El atuendo de bruja me había dado el valor para comportarme con esa displicencia.
—En fin. Felicidades, profesor Sorrentino, por encontrar una verdadera joya.
Me di vuelta y salí de la enfermería arrastrando dramáticamente los largos pliegues del poliéster de mi vestido tras de mí. Caminé con toda la actitud que pude conjurar y me aferré con todas mis fuerzas a los restos de mi fachada indestructible, aunque para ese momento hasta los restos eran sintéticos. Siempre había estado destruida.
Noreen se acercó corriendo por el pasillo, disfrazada de árbol.
—¡Demonios! —gritó—. ¡Qué bien lo hicimos, carajo! ¡A nadie se le olvidaron sus diálogos! ¡Qué locura!

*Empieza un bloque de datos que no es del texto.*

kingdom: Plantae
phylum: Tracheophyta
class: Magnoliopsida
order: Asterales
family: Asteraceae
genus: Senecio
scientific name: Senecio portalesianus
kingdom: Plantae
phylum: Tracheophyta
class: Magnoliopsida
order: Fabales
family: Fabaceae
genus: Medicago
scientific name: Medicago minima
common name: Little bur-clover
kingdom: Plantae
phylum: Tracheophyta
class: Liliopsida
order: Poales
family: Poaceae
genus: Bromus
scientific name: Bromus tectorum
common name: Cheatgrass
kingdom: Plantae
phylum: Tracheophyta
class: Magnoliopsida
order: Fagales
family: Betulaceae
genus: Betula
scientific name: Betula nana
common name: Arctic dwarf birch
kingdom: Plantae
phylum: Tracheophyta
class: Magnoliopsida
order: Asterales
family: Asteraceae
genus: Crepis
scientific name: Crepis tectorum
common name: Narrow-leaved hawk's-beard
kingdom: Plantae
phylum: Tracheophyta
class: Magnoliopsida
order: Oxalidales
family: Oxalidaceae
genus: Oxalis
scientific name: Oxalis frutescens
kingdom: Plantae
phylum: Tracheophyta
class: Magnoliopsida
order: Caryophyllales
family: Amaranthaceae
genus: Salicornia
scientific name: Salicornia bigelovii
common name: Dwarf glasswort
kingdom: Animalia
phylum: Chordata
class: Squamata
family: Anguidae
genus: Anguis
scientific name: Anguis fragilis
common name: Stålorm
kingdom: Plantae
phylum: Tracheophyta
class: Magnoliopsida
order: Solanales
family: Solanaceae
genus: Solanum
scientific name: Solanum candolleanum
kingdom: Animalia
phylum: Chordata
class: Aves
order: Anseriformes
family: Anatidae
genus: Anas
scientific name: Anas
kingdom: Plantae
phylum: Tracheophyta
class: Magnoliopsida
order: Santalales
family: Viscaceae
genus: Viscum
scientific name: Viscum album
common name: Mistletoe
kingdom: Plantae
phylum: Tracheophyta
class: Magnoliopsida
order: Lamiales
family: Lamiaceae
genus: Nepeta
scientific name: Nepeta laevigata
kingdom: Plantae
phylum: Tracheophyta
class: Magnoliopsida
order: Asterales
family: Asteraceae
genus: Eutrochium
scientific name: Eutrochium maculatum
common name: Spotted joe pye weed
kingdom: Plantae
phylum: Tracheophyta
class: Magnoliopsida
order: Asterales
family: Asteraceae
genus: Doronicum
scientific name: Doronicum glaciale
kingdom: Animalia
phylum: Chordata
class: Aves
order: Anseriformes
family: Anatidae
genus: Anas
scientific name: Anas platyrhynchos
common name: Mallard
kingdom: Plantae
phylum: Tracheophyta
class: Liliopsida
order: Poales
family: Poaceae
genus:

Ella fue uno de los «árboles raperos» en la obra; junto a un montón de otros árboles, rapearon al final del segundo acto. Supongo que era una forma de quitarle unas cuantas telarañas a la obra. En lo personal, siempre estuve en contra de ello, pero no era lo suficientemente ñoña como para que me importara de verdad.
Ignoré a Noreen y me dirigí hacia el exquisito vacío del baño de mujeres. Fui directo hacia el último cubículo, azoté la puerta y, sin preámbulos, me derrumbé.